# Fritillaria



## Berthold (Nov 22, 2020)

Is somebody interested in cultivation of Fritillaria?

Here Fritillaria recurva, a jewel from the Californian mountains


----------



## kitfox (Nov 22, 2020)

That is a gorgeous species! Well grown!

I’ve planted several of the commercially-available species/cultivars, but they just don’t seem to like my hot, humid summers and cold, wet winters. kind of like my attempts at Masdevallia coccinea in phrag conditions...they survive a while, but prove to be a money pit...


----------



## Ozpaph (Nov 23, 2020)

lovely flower


----------



## eds (Nov 23, 2020)

Very nice. Beautiful colours.

I only have the snakeheads in a bit of the lawn and border and a few of the crown Imperial ones (Prolifera form). I keep looking at some of the others and thinking I have too many pots full of bulbs and other things already!


----------



## Guldal (Nov 24, 2020)

Very adorable, Bertold!


----------



## Vox (Dec 20, 2020)

Berthold, that's a wonderful species. Do you know a vendor in Europe who is selling this? Where can I find a good choice of Frittilarias?


----------



## Don I (Dec 23, 2020)

That's a beauty.
Don


----------



## eds (Dec 24, 2020)

Vox said:


> Berthold, that's a wonderful species. Do you know a vendor in Europe who is selling this? Where can I find a good choice of Frittilarias?

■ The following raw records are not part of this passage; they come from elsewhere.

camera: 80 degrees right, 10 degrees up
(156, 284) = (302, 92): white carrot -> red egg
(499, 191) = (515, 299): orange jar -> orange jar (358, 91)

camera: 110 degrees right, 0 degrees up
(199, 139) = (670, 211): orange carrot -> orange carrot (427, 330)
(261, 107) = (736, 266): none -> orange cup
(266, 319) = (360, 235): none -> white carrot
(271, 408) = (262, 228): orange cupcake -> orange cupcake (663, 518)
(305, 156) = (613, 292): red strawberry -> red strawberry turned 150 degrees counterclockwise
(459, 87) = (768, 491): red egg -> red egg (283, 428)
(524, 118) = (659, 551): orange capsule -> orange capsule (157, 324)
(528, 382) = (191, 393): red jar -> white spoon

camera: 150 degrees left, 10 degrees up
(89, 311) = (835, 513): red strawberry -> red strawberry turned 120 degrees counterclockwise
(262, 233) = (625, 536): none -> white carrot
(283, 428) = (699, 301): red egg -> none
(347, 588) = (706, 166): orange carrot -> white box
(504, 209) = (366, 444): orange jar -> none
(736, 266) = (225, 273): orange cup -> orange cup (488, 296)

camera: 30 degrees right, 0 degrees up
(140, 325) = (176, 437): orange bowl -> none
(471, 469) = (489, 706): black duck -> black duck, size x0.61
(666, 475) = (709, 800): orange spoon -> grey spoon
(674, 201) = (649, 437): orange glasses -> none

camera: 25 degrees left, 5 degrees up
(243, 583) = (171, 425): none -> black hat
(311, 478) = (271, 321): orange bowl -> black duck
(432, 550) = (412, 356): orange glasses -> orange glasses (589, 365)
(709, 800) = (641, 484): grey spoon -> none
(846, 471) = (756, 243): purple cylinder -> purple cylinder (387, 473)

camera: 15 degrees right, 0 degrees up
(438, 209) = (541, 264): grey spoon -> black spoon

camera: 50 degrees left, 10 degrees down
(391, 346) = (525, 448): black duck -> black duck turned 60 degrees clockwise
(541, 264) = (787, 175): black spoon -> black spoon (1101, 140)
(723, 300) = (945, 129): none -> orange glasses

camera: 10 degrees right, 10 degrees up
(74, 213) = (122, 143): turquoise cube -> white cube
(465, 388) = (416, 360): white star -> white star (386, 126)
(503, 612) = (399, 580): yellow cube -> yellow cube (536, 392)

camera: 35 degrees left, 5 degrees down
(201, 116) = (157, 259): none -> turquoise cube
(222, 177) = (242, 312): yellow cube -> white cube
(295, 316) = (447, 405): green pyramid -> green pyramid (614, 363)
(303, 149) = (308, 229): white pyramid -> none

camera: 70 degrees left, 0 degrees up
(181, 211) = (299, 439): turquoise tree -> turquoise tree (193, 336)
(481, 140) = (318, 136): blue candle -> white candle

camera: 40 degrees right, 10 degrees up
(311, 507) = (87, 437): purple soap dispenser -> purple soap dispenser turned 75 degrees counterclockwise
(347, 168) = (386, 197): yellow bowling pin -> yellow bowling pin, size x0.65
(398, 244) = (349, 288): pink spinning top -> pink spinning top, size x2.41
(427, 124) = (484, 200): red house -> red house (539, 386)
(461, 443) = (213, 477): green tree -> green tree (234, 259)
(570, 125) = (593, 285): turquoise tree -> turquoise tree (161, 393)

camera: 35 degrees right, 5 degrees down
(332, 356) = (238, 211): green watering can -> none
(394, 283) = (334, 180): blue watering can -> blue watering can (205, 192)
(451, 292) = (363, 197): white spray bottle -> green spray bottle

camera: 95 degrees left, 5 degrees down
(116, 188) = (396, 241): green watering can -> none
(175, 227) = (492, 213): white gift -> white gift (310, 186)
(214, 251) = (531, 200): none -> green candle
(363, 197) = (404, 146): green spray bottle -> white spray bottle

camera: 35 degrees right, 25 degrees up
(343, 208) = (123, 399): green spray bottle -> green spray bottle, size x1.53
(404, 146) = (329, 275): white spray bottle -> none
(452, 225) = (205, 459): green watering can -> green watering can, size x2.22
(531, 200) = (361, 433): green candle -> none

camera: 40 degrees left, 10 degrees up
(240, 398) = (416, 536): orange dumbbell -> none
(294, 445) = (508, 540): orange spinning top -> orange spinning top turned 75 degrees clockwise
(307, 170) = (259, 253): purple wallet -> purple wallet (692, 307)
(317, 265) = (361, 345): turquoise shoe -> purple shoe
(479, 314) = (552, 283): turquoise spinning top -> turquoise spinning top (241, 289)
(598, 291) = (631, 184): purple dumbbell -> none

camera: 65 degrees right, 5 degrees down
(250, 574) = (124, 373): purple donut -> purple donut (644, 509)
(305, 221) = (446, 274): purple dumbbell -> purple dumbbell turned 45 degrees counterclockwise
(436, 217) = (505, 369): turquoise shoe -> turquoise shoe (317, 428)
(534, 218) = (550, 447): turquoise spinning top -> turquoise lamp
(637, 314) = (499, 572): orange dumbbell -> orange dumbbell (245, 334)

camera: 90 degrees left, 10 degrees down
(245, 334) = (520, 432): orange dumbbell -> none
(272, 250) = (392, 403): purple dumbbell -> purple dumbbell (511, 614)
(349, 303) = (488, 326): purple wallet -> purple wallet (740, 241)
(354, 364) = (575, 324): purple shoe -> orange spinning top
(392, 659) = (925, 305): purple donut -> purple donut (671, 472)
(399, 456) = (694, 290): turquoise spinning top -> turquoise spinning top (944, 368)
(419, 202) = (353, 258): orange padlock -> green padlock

There's seeds available here, Fritillaria recurva (Scarlet Fritillary) --- Rareplants.eu Shop

And this plant is currently closed and listing them as out of stock but I imagine they will have them in again at some point if they're raising them from their own stock,








Fritillaria recurva seedlings x 15


Spectacular red flowers on this American Fritillaria. These are small seedlings and will take a few years of care before they flower. 15 tiny bulbs




www.pitcairnalpines.co.uk


----------



## Vox (Dec 25, 2020)

Thanks, Ed. This Rareplants shop seems to have very interesting seeds. I will keep my eyes on it and will try recurva when they have it again.


----------